= Your assignment =
Find each line in the items that contains the word "luogo", and copy those lines.

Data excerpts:
--------------------------------

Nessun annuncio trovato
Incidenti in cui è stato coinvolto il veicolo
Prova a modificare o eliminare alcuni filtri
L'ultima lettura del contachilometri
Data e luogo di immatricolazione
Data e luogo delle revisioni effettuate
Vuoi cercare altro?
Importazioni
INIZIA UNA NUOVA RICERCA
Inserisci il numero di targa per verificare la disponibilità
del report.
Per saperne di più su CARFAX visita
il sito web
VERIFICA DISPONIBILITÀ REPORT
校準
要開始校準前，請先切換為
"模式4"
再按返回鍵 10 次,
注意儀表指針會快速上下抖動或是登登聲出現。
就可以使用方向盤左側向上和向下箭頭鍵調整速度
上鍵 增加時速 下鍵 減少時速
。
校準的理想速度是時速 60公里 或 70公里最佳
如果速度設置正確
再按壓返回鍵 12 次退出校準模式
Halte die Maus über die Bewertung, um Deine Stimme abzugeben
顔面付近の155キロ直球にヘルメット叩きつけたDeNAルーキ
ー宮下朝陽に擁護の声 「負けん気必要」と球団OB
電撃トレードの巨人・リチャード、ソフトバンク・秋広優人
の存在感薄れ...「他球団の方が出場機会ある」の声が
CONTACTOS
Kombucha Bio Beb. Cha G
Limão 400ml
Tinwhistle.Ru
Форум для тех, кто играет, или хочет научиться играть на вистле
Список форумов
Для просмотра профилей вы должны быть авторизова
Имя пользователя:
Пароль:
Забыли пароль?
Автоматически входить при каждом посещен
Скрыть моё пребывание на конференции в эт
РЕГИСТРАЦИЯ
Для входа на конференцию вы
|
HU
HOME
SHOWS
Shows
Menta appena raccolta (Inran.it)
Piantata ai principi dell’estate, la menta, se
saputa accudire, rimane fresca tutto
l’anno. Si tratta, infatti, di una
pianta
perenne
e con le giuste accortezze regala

--------------------------------

= Exercise answer =
Data e luogo di immatricolazione
Data e luogo delle revisioni effettuate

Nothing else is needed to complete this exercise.